Configuration mAP False Positive Rate Note
w/o Spatial Grounding Low High Queries lack spatial information
w/o Interactiveness Score Medium High More false positives
Full RegFormer Best Low Both components complement each other

Key Findings

  • Spatially-grounded queries enable the model to learn instance-level localization cues from image-level supervision.
  • Interactiveness scoring effectively suppresses false positives, with inference time increasing only marginally as the number of instance pairs grows.
  • Weakly supervised performance approaches that of fully supervised methods, substantially reducing annotation requirements.

Highlights & Insights

  • Zero-shot transfer from weak supervision to instance-level detection: An elegant design—training requires only image-level labels, yet inference directly supports instance-level detection without any bridging step.
  • Lightweight and efficient: Inference time remains nearly constant as the number of instance pairs increases, addressing a critical efficiency bottleneck in weakly supervised HOI detection.
  • Detector-agnostic: Not coupled to any specific detector; replacing the detector requires no retraining.

Limitations & Future Work

  • Performance remains dependent on the quality of the external detector.
  • Generalization to rare interaction categories may be constrained by the training data distribution.
  • Although image-level annotations are cheaper, manual labeling effort is still required.
  • vs.
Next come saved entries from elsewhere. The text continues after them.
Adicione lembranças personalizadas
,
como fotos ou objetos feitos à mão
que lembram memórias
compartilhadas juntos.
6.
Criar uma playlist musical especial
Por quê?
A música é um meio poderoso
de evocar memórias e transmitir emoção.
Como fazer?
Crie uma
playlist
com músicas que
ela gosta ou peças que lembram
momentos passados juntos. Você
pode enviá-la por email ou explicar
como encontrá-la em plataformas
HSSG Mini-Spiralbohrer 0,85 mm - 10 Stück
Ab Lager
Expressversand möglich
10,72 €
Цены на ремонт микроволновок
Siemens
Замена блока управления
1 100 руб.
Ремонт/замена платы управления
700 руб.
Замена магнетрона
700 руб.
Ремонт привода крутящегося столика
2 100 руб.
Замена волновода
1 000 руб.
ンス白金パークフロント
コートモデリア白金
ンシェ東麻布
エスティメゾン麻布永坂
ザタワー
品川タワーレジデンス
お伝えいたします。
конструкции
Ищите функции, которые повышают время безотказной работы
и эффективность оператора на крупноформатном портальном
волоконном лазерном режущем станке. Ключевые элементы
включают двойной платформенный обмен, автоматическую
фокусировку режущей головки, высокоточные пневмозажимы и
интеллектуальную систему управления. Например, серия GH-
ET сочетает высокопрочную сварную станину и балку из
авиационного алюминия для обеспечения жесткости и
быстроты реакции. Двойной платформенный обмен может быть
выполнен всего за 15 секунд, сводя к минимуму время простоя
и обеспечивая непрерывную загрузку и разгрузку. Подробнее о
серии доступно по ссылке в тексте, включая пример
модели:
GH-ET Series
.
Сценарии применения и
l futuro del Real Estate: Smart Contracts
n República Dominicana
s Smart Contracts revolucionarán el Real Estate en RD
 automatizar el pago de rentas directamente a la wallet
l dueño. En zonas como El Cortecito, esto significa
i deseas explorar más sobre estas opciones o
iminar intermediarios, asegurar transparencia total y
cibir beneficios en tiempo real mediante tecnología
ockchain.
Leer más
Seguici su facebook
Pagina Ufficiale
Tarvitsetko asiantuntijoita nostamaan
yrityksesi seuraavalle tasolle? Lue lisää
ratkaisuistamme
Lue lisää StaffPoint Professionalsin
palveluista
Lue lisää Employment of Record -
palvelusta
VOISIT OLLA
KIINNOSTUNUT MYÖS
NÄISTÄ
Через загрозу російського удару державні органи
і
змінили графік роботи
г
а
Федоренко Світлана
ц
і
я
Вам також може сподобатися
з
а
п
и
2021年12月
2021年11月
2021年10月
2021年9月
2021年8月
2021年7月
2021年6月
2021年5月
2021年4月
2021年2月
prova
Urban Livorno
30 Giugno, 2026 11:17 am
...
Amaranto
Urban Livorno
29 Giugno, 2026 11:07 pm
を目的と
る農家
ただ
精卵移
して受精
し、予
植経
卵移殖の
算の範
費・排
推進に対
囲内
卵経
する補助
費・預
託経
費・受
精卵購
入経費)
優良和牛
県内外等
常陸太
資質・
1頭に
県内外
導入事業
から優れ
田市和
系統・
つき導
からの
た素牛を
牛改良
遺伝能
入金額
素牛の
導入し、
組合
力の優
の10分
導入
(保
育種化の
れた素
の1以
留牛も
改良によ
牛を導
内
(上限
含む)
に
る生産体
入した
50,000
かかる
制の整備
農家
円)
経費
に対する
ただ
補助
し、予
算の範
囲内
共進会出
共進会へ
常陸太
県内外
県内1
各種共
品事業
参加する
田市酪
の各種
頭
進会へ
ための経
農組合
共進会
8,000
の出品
ML-Decoder: ML-Decoder requires repeated cropping of paired regions, with computation scaling linearly with the number of instance pairs.
  • vs. Fully Supervised HOI (QPIC/CDN): RegFormer achieves comparable performance with weak annotations, significantly reducing annotation cost.

Rating

  • Novelty: ⭐⭐⭐⭐ The zero-shot transfer design is elegant.
  • Experimental Thoroughness: ⭐⭐⭐⭐ Multiple benchmarks with efficiency analysis.
  • Writing Quality: ⭐⭐⭐⭐ Clear and concise.
  • Value: ⭐⭐⭐⭐ Reducing annotation requirements for HOI detection has practical significance.